PROBLEM DESCRIPTION: Retype the records from the line containing "Is there any" through the line containing "Theft, Motor Vehicle", leaving out any pictures.

╭─ SUPPLIED DATA

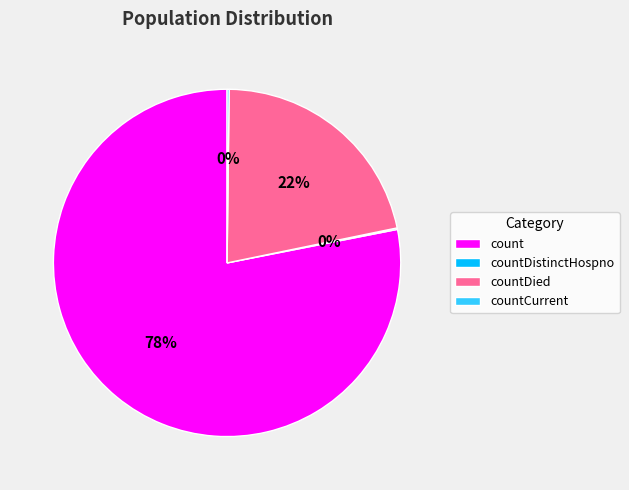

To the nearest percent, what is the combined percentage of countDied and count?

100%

╰─
╭─ SUPPLIED DATA

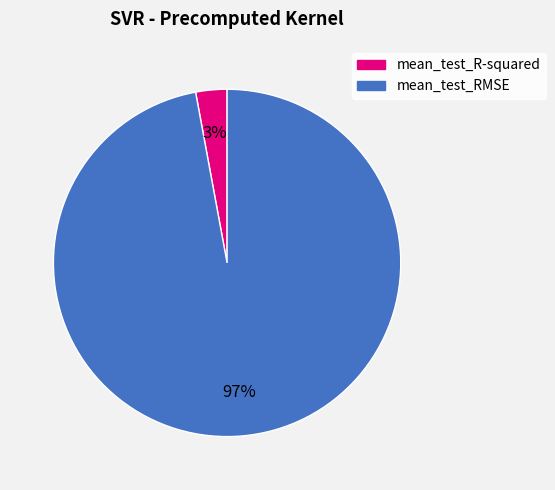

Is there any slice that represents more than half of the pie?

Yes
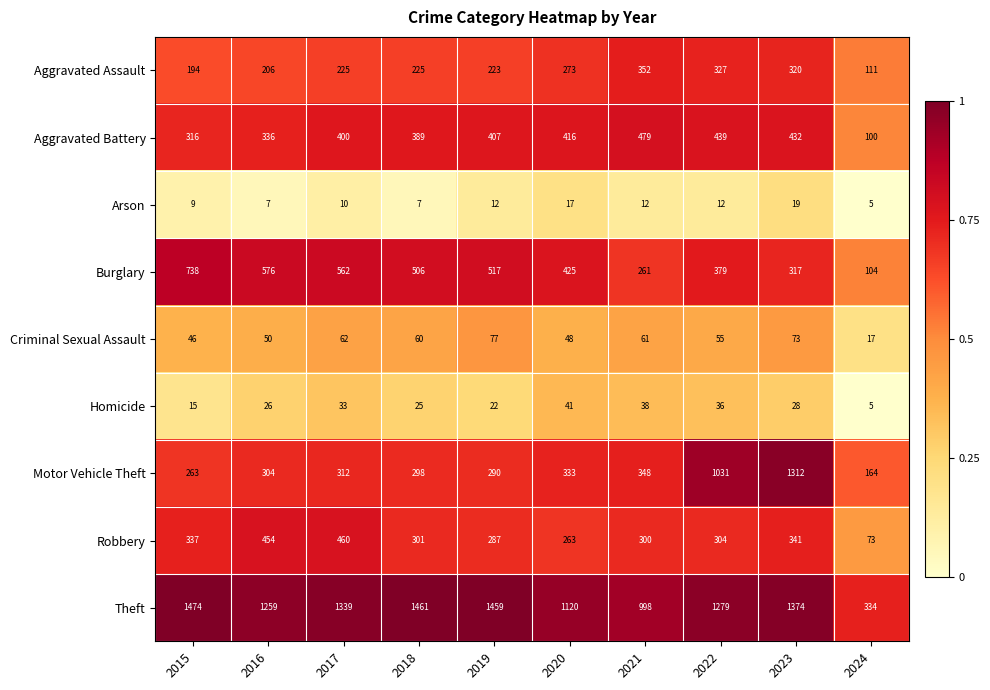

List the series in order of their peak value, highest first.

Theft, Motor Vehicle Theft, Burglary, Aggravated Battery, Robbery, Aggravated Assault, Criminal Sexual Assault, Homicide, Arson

╰─

EXERCISE RESPONSE:
Is there any slice that represents more than half of the pie?

Yes

List the series in order of their peak value, highest first.

Theft, Motor Vehicle Theft, Burglary, Aggravated Battery, Robbery, Aggravated Assault, Criminal Sexual Assault, Homicide, Arson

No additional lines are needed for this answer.